A YORK councillor who is accused of bullying and intimidatory behaviour has finally been identified.
He is Haxby town councillor Tony Richardson, a Conservative former member of City of York Council.
He is facing a city council standards sub-committee hearing later this month over a series of allegations against him - but says he will 'fight this all the way until justice is the victor.'
The Press reported earlier this year how the sub-committee was due to consider allegations against an unidentified member of a parish/town council in the York area.
This newspaper subsequently urged York council to hold the hearing in public and name the councillor, arguing that it was clearly in the public interest for their identity to be known by the electors whom they represented.

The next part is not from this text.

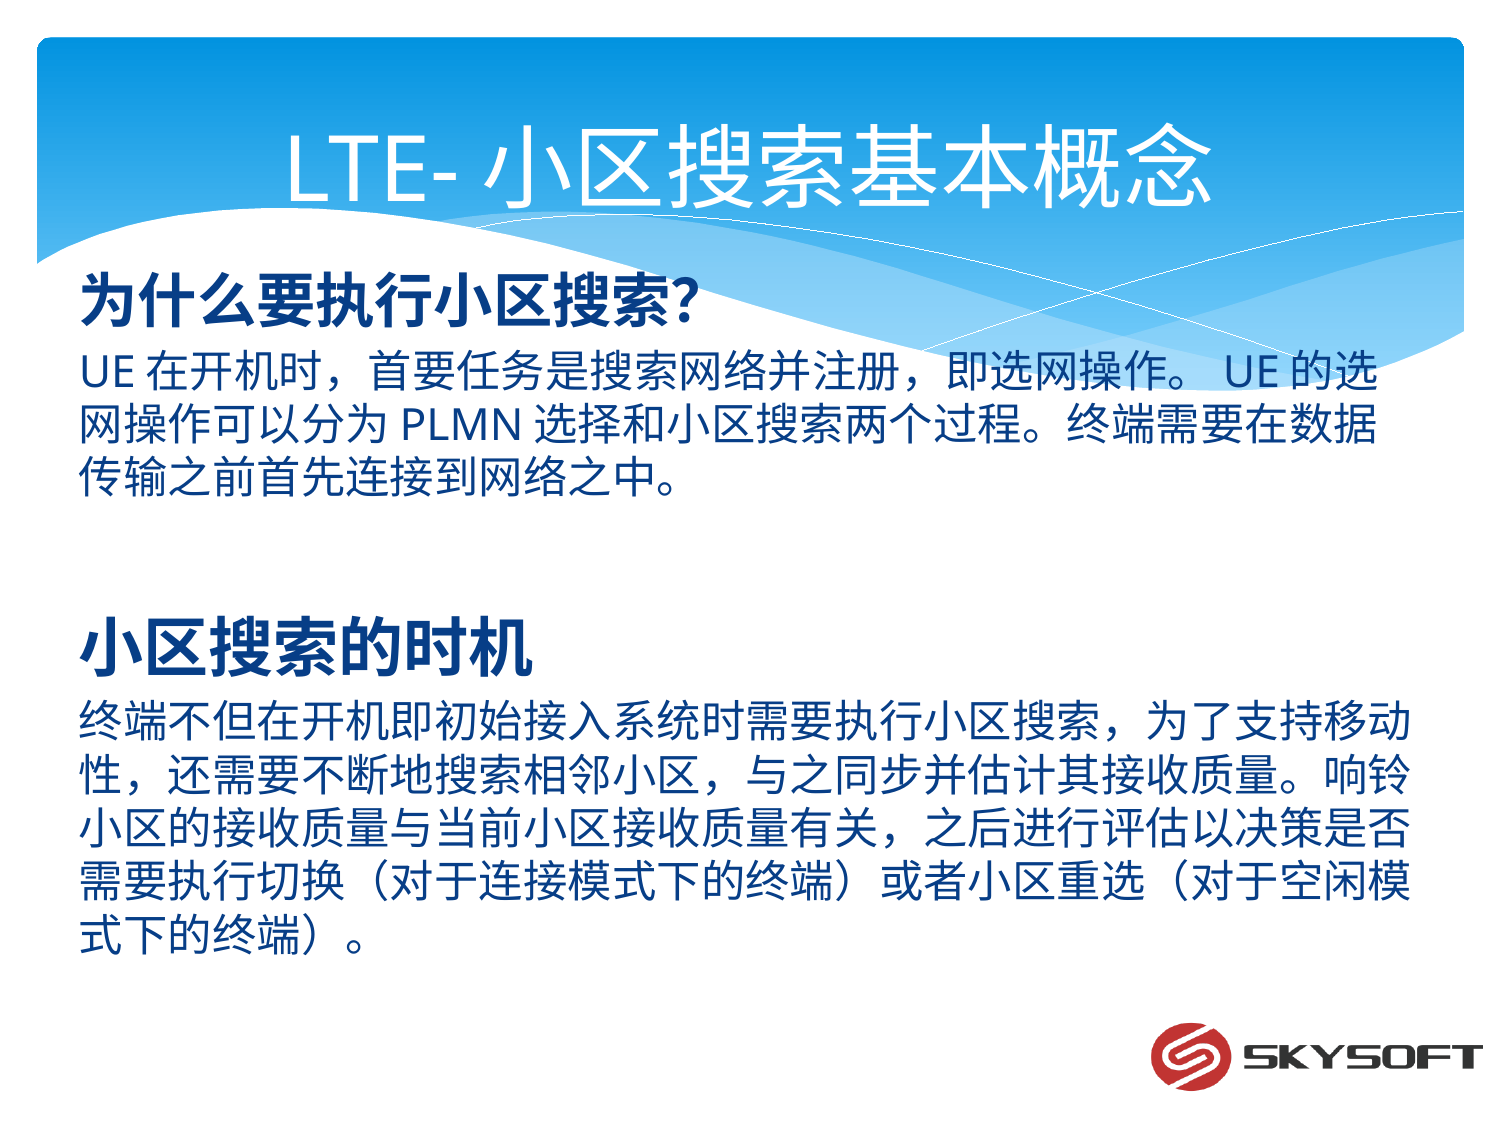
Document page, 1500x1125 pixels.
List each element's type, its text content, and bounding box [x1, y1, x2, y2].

We argued that if the veil of secrecy was not lifted, people all over York might wrongly wonder if the allegations related to a member of their own local town or parish council.
Now agenda papers have been published for a hearing on April 20 in which Cllr Richardson is named as the councillor at the centre of the allegations.

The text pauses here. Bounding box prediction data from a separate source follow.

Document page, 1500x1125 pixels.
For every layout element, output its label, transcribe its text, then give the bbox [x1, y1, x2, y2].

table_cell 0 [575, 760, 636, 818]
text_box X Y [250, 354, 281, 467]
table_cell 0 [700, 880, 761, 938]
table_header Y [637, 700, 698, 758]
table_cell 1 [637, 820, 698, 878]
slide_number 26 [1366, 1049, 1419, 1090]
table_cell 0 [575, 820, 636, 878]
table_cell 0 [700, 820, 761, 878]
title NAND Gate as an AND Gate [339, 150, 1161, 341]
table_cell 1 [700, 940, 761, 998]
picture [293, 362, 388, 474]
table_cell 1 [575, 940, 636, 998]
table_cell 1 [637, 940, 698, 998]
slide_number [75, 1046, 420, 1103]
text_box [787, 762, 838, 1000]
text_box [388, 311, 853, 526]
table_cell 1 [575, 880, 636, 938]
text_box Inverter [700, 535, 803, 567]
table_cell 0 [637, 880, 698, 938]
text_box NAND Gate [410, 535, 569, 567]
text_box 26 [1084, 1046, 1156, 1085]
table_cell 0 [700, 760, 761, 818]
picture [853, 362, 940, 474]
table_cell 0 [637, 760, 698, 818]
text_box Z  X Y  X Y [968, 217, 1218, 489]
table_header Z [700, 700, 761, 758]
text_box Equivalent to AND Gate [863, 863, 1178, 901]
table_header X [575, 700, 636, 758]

A report says one complaint against him was that he corresponded with other town councillors and the clerk 'in a manner which, it is alleged, was bullying, threatening and intimidating.'
It says another accusation is that he was 'disruptive, aggressive and confrontational' during a town council meeting, in particular towards the clerk. It also says the clerk had alleged that Cllr Richardson had assaulted him during a meeting.
The report says issues to be determined are:
*Has Cllr Richardson breached Haxby Town Council’s Code of Conduct?
*If so, should a sanction should be imposed and if so, what sanction?
The city council has also published a 465 page investigating officer's report, headed 'strictly private and confidential,' which has been partially redacted but goes into the allegations in great detail.
Cllr Richardson told The Press he intended to be at the hearing 'to refute all claims as made up stories.'
He claimed a 'false and misleading' statement made by York Council in The Press was 'nothing short of slander, meant to tarnish me before the hearing.'
He claimed he had never assaulted any clerk and had been cleared in a court of law of any wrong doing.
He claimed: "The standards process is flawed, biased and not fit for purpose as it is.
"The law needs to change so that the Local Government Act 1972 is a criminal law."
He said he feared it would not be a neutral hearing but warned: "At the first hint of being hung for nothing, the case will go to the Ombudsman for Local Government."